My friends employer wanted to set up a new insurance company and began planning in about 2015 (ish). The preference was to situate it in London, but because of Brexit and the continuing uncertainty over whether UK insurers could continue trade in the EU, it was set up in Dublin. And this new, growing insurance company now employs people in Dublin instead of London, is regulated by the Central Bank of Ireland, and pays its corporation tax to the Irish government, not HMG.

XingMing · 27/12/2020 21:31

And the much lower rate of corporation tax in Ireland had absolutely no bearing on that decision?
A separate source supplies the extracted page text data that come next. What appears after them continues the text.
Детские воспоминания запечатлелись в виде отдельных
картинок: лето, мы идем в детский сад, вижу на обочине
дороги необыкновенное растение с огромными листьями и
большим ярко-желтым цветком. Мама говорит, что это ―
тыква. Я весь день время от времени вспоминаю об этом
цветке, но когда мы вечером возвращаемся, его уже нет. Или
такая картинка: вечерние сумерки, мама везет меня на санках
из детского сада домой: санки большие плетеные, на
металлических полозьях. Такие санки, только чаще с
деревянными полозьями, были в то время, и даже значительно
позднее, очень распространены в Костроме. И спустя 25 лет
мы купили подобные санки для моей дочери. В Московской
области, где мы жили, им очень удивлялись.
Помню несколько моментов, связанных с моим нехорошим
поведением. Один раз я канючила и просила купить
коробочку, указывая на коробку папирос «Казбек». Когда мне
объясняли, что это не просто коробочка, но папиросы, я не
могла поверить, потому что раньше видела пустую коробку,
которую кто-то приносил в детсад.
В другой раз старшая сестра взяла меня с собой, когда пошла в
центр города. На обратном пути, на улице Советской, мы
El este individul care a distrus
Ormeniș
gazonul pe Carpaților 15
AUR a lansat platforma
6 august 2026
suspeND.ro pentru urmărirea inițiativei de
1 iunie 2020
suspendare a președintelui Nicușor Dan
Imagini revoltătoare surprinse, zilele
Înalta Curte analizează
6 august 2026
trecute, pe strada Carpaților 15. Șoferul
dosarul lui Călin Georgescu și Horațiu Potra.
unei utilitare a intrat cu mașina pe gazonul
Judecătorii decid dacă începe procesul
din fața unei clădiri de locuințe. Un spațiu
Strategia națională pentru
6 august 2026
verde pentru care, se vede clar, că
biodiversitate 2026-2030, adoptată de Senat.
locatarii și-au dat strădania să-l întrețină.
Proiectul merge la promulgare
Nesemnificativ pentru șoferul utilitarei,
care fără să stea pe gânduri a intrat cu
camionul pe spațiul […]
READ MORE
No, No, tinkly laugh... of course not.

Corporation tax in Ireland is significantly lower than it is in the Uk... I want to say 20% in the UK and 12% in Ireland (don't use those figures because I didn't check them). There is a reason that so much internet business is booked out of Eire and Luxembourg, and quite a bit of it is about taxation rates.

ListeningQuietly · 27/12/2020 21:43

And the much lower rate of corporation tax in Ireland had absolutely no bearing on that decision? No, No, tinkly laugh... of course not.
Blerdy Soverignty
Countries inside the EU setting their own systems Wink

Morsmordre · 27/12/2020 21:56

Yay - the Arms has re-opened again. Previous resident and name change here.

Plenty of hand sanitiser out front as well I see. 🍾 is at the ready 🎉

Grabbed one of logs left by @TheHatelsNotGood to stoke up the fire. Large glass of Red please barkeep.